(TRAVAIL À FAIRE):
1 - Répondez brièvement à ces questions sur le texte fourni, en marquant chaque réponse de la même lettre.
(a) Quel chanteur tient le rôle de Masaniello dans la production de l'Opéra comique ?
(b) De quels deux ouvrages le théâtre de la Monnaie est-il coproducteur ?
(c) Quelle révolution La Muette de Portici a-t-elle provoquée ?
2 - Transformez en liste le paragraphe du texte fourni qui commence par « Cette petite aventure », en conservant ses faits principaux.

:: TEXTE FOURNI

C'est dire que j'étais bien tenté par cette production de l'Opéra comique, que j'ai pu voir à cause de l'annulation des Huguenots à Mulhouse pour cause de ténor malade. Et justement, Michael Spyres, le Masaniello de cette production, possède aussi Raoul à son répertoire. Si les dates ne s'étaient pas chevauchées...
Cette petite aventure souligne d'ailleurs la difficulté que peuvent avoir les théâtres à proposer des œuvres peu jouées. Sans double distribution, on court le risque de l'annulation. Quels ténors aujourd'hui possèdent Raoul ou Masaniello à leur répertoire? Et ce n'est pas seulement une question de rareté de répertoire, mais aussi de difficulté des rôles: apprendre un rôle difficile voir impossible, et de plus avoir la certitude qu'on ne le chantera pas souvent, ce cumul tient de l'apostolat.
On ne peut donc que louer à la fois le théâtre de la Monnaie pour sa politique (il est en effet coproducteur et des Huguenots, et de La Muette de Portici) et l'Opéra Comique, qui devient le théâtre spécialisé dans ce répertoire rare du XIXème siècle. Et pourtant, c'est bien sur ce répertoire que s'est construit le chant français au XIXème et la gloire de Paris, première scène d'Europe pour l'opéra à l'époque. Or, depuis longtemps, notre première scène ne cultive plus cette identité-là, et l'Opéra comique y revient grâce à l'intelligente politique de Jérôme Deschamps, qui aime ce répertoire.
La Muette de Portici (1828), ne mérite pas l'oubli, d'abord parce que c'est sans doute le seul opéra qui ait provoqué une révolution (la révolution belge de 1830), ensuite parce qu'on lit dans tous les bons livres qu'il a jeté les bases du "Grand Opéra" à la française. D'autres bons livres disent que le mérite en revient à Guillaume Tell de Rossini qui date de 1829, soit un an après: disons donc que la période fut favorable à la naissance de ce genre, opéra à grand spectacle, avec de nombreux changements de décors, des chœurs impressionnants, une foule de figurants en scène.

::::
:: ENREGISTREMENTS CONSERVÉS

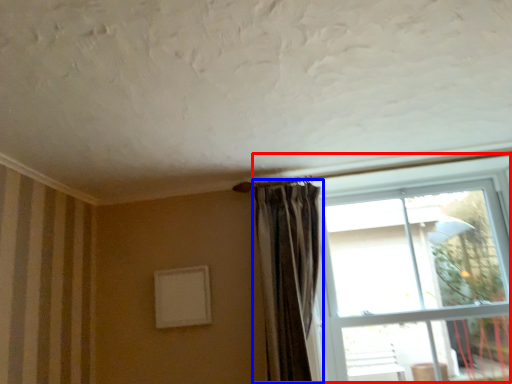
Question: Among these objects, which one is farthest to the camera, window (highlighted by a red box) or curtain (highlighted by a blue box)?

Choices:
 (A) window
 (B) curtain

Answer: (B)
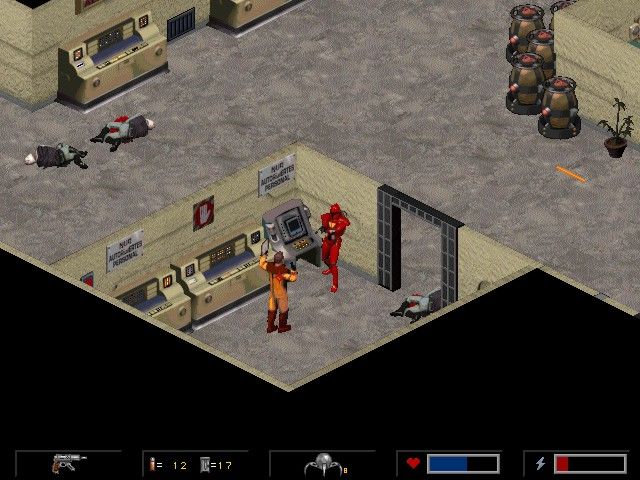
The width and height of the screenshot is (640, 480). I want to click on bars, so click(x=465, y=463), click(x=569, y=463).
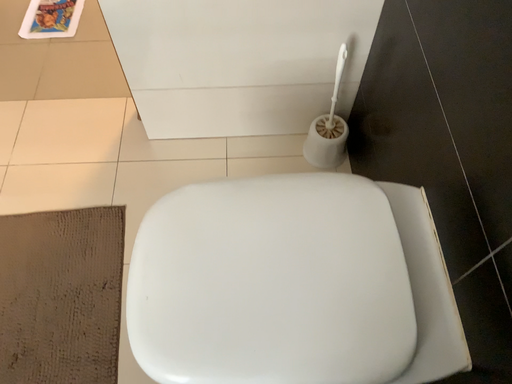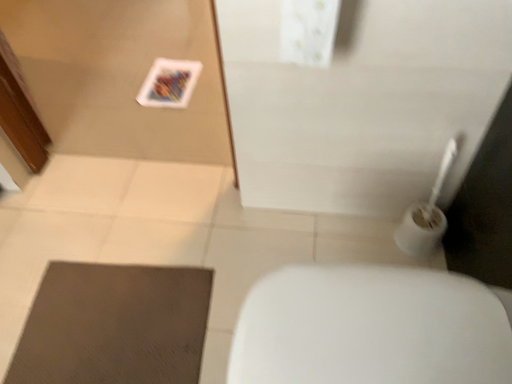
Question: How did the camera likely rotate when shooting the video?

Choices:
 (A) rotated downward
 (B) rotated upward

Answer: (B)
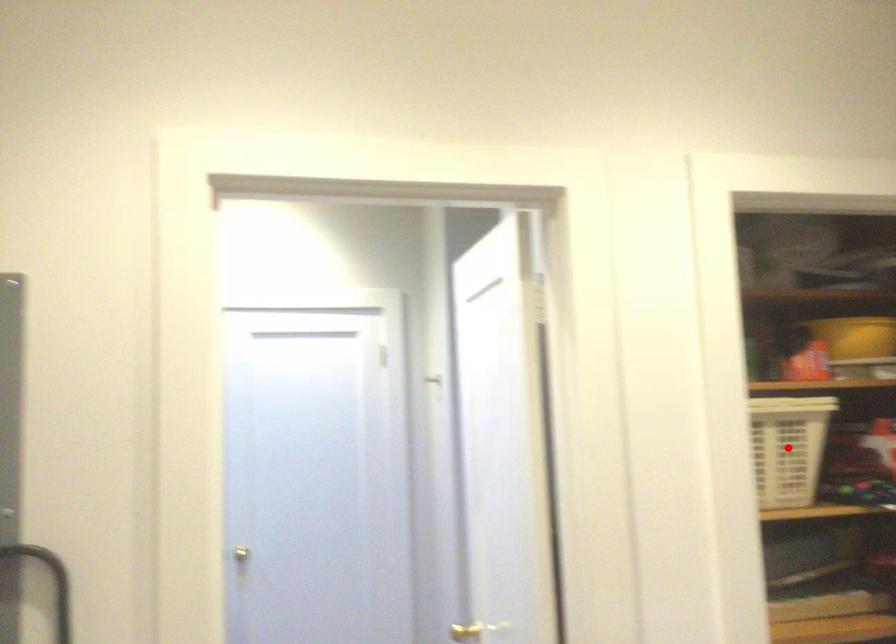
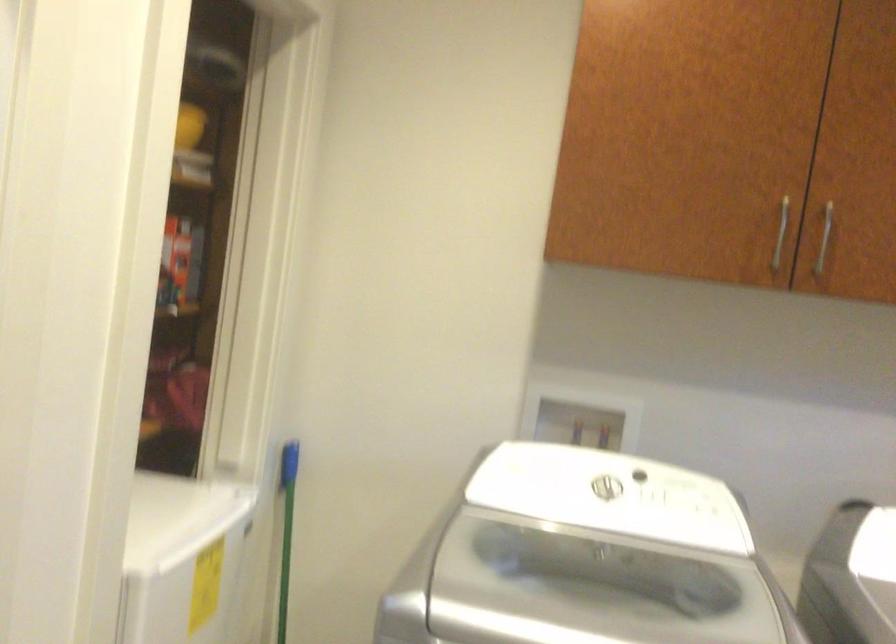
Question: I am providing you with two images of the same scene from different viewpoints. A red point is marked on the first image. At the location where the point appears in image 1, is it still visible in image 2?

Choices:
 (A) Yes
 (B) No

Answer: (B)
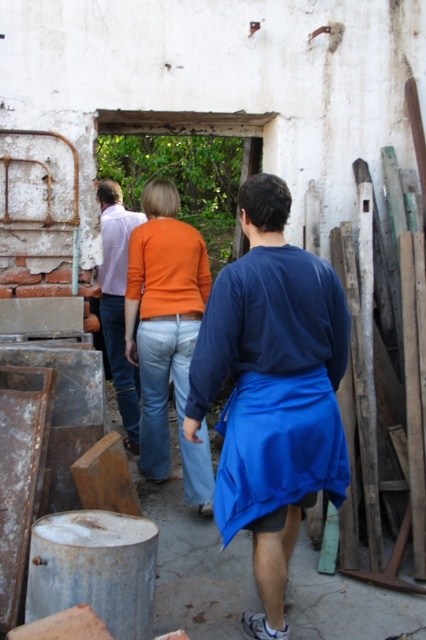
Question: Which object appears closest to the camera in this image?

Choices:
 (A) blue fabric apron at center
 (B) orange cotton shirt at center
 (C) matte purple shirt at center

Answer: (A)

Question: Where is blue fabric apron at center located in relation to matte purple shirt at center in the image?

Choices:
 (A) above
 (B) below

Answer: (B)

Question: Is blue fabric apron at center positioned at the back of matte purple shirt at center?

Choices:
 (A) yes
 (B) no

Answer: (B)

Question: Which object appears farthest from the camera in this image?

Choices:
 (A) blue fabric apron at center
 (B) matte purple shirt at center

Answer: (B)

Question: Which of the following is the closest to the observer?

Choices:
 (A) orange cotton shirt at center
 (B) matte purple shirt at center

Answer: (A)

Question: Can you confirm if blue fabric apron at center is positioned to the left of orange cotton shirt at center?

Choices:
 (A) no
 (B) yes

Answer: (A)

::::
:: ENREGISTREMENTS CONSERVÉS

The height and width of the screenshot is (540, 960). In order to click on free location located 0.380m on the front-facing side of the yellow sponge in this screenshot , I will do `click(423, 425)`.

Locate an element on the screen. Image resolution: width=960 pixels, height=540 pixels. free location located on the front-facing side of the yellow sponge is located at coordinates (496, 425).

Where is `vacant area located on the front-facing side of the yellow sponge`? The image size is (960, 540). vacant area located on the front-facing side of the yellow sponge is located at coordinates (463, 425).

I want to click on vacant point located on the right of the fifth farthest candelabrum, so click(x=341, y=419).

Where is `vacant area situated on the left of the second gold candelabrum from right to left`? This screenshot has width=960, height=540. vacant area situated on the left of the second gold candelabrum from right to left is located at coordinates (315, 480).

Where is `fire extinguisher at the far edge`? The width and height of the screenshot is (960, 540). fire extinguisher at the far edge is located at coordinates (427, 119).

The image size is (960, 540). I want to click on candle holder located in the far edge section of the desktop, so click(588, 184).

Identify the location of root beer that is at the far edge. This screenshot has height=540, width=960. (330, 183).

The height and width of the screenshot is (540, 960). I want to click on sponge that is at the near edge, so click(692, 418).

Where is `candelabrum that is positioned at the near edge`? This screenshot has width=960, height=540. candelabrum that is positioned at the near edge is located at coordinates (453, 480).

::::
:: ENREGISTREMENTS CONSERVÉS

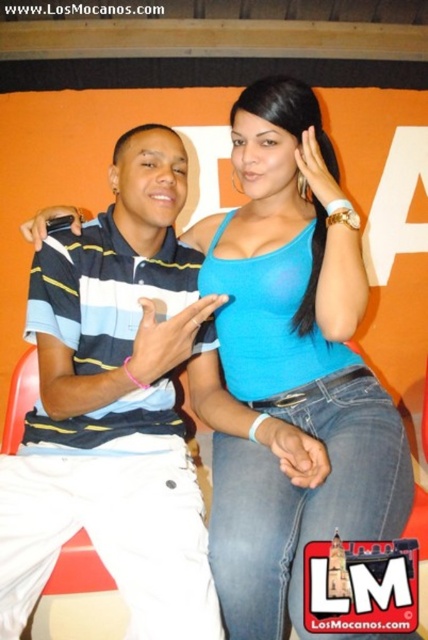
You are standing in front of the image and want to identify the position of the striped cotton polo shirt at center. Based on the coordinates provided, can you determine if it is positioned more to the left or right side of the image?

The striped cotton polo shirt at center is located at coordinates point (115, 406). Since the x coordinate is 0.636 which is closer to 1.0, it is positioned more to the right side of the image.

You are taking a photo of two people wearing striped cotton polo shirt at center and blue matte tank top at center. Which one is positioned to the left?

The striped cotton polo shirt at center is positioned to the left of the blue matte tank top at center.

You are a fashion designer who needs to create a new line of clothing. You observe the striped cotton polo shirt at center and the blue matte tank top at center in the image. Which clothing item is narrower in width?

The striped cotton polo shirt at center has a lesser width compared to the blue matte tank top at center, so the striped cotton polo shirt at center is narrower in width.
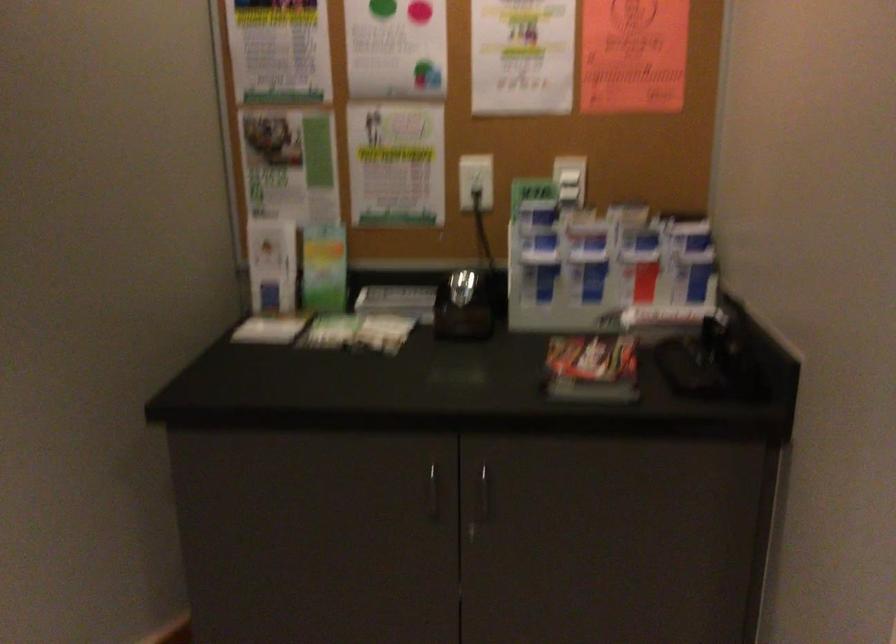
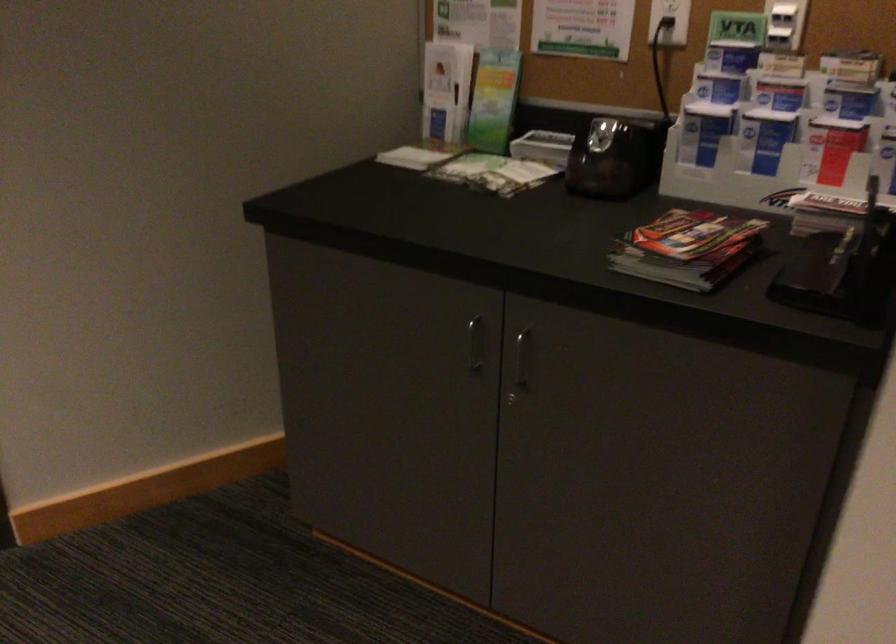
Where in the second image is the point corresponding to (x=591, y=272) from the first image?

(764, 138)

::::

(RÉPONSES PAR TÂCHE):
1 -
(a) Michael Spyres.
(b) Les Huguenots et La Muette de Portici.
(c) La révolution belge de 1830.

2 -
- Cette aventure montre combien il est difficile pour les théâtres de proposer des œuvres peu jouées.
- Sans double distribution, le risque d'annulation existe.
- Il faut se demander quels ténors possèdent aujourd'hui Raoul ou Masaniello à leur répertoire.
- La rareté du répertoire n'est pas seule en cause : les rôles sont aussi difficiles.
- Apprendre un rôle difficile, voire impossible, en sachant qu'on le chantera rarement relève de l'apostolat.